Structure
By Amy Nedeau
​
I
​
I’m woken at 3 am by a future that might have been.
My stomach doesn’t have
the same shut down button as my computer
and spins in loading circles all night,
all day too.
3 am/ 3 pm are one
when the sun is sheltered with clouds
and gray, vacant walls become security blankets
The only stability is speculation:
How long
Will there be enough
Will we make it
Scarcity and unfamiliarity
breed anxiety twins
that run through my brain
like angry toddlers
keeping me from my yoga mat
and coloring all over my escapism books
making them illegible
This gift of time
is lost in scrolls of panic posts.
I haven’t cried
as though I don’t know which emotion
to map onto this
unstained page
I breathe slow, try to center
my own arms
the only ones allowed to embrace me
​
II
​
Every rainfall, the ground water pushes up on the concrete floor of the basement
an uneven vein has formed and soaks as though perspiring under pressure.
Soon the walls will do the same, the repairman says
then the joists will shift, the foundation affected.
We can’t change the weather, he says
Only reroute its effects
It will always come
III
The dog walks dutifully
confused by three in one day,
but not upset.
Maybe this is all we have now
a postman’s vigilance
(neither snow nor rain nor virus)
to be outdoors.
I’m not the only one.
Our once empty routes are full
and we turn
step aside
turn again
to avoid sharing air.
Can she even tell these days apart?
We’re all losing that ability
the more we become like dogs
​
Unmasked
By Amy Nedeau
Why does my heart and my head hurt today?
Like they were muscles I forgot to stretch
after a five-mile run
But I can’t look back to yesterday
or even several days prior
and recall some event
that warped them out of functioning position
Instead they’re just sore
with no excuse
I could blame the world around me
for dosing me with nonstop news
about the chaos in the country
Images of masked faces that will haunt our collective future
slowly seep into our skulls,
so I always try to crinkle my eyes above mine
I know you would have smiled behind yours.

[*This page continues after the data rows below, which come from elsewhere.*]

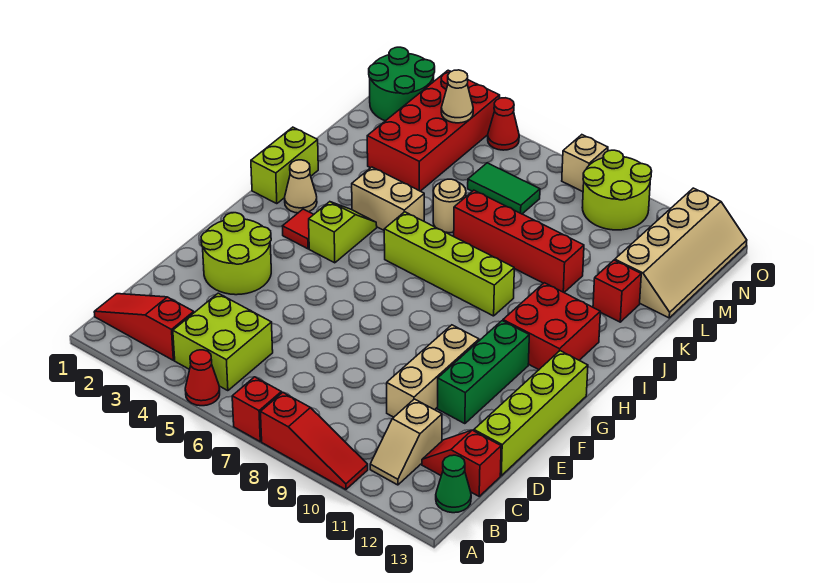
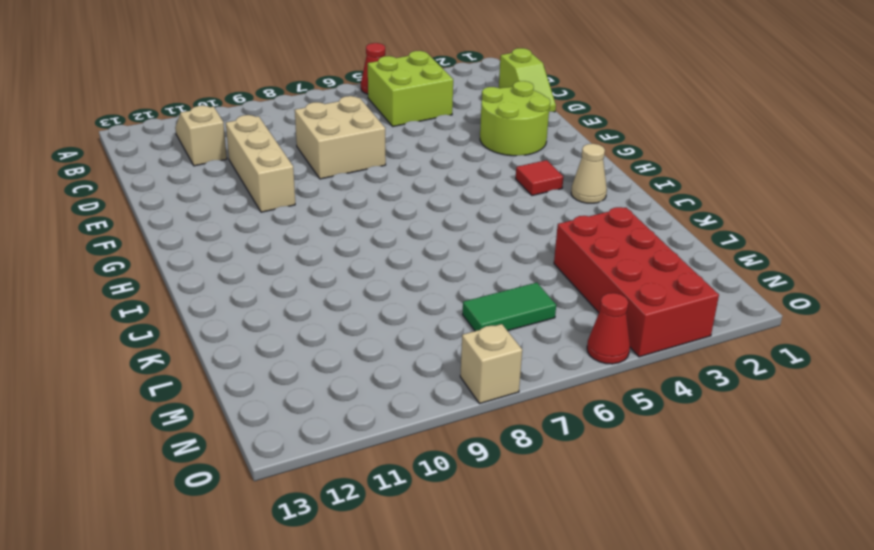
lime slope C1:D1 level 1 top C -> lime slope H4:I4 level 1 top H
tan brick D7:E8 level 1 -> none
none -> red brick A7 level 1
none -> red slope A8:A10 level 1 top 8
none -> red slope B1:B3 level 1 top 3
none -> green cone B13 level 1

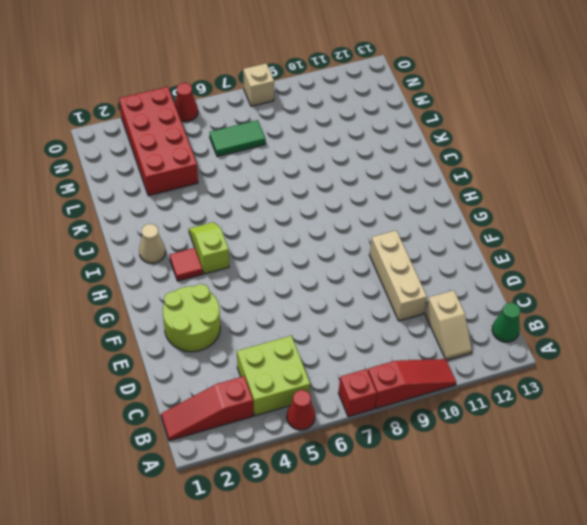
none -> red slope C12:C13 level 1 top 13
none -> lime brick D13:G13 level 1
none -> green brick E11:G11 level 1
none -> red brick H11:I12 level 1

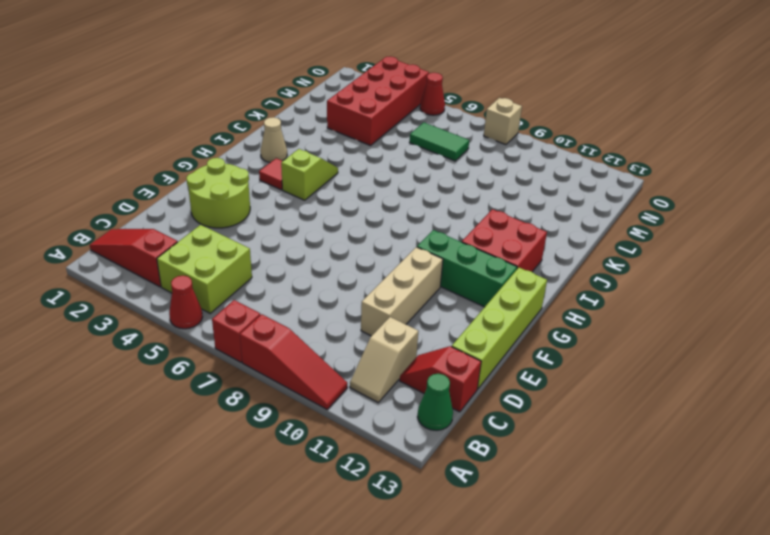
green brick G10:G12 level 1 -> green brick E11:G11 level 1
none -> lime brick I1:J1 level 1
none -> lime brick I6:I9 level 1
none -> tan brick J4:J5 level 1
none -> tan round brick K6 level 1

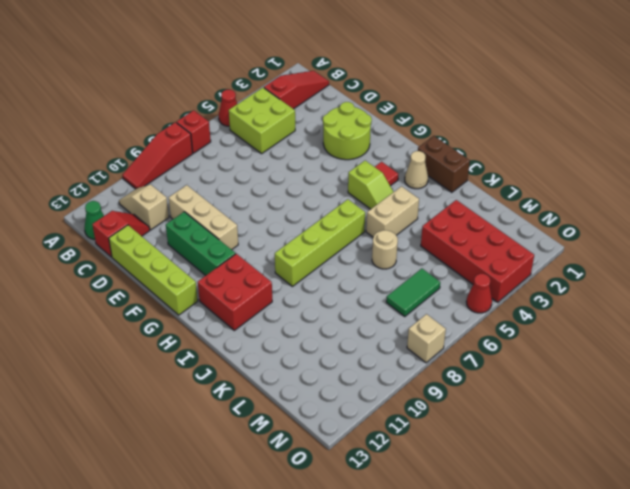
brown brick I1:J1 level 1 -> lime brick I1:J1 level 1
none -> red brick K7:K10 level 1
none -> red brick K12 level 1
none -> tan slope L12:O13 level 1 top 12
none -> green round brick N1:O2 level 1

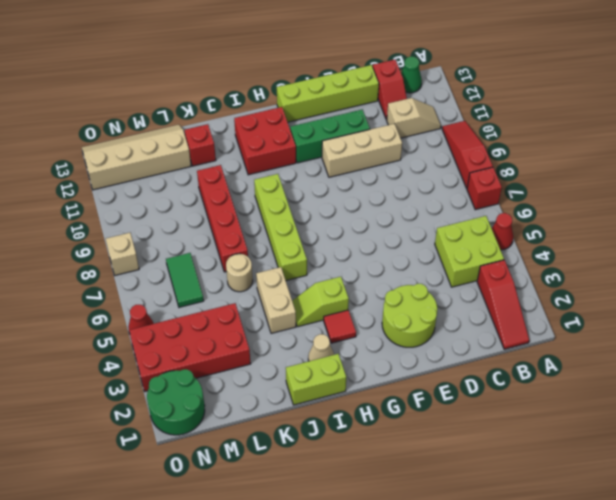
none -> lime round brick N9:O10 level 1
none -> tan cone N4 level 2

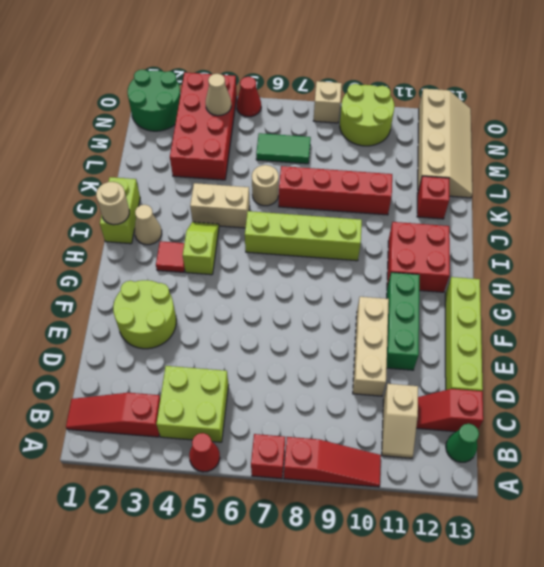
tan round brick I1 level 2 -> none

I can’t say I wish you were here anymore
Your lungs would not have survived this.
Already stuck at home
before it became everyone’s normal
You would have joked you set the trend.
I’m learning that grief is an arcade button
Not press once for on, once again for off
it’s only press to trigger
tap for more
And I’m losing in a black and neon maze,
crushed in a traffic race
there’s never enough time
and the button sticks
with pizza grease and hot wing sauce
and instead of rising it stays down
on, on, on
and I lose again.
Push to move forward,
and now I can never stop.
Amy Nedeau is a University at Albany graduate with degrees in English and anthropology. She was a participant in the 2019 NYS Writers Institute Community Writers Workshop.
Amy grew up in Buffalo and currently resides in Waterford.